Print all of the data exactly, with no line missing.

Stored items
▼▼▼

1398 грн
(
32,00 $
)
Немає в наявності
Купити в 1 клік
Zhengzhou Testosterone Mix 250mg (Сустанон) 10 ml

▲▲▲

- [Solution to the exercise]
1398 грн
(
32,00 $
)
Немає в наявності
Купити в 1 клік
Zhengzhou Testosterone Mix 250mg (Сустанон) 10 ml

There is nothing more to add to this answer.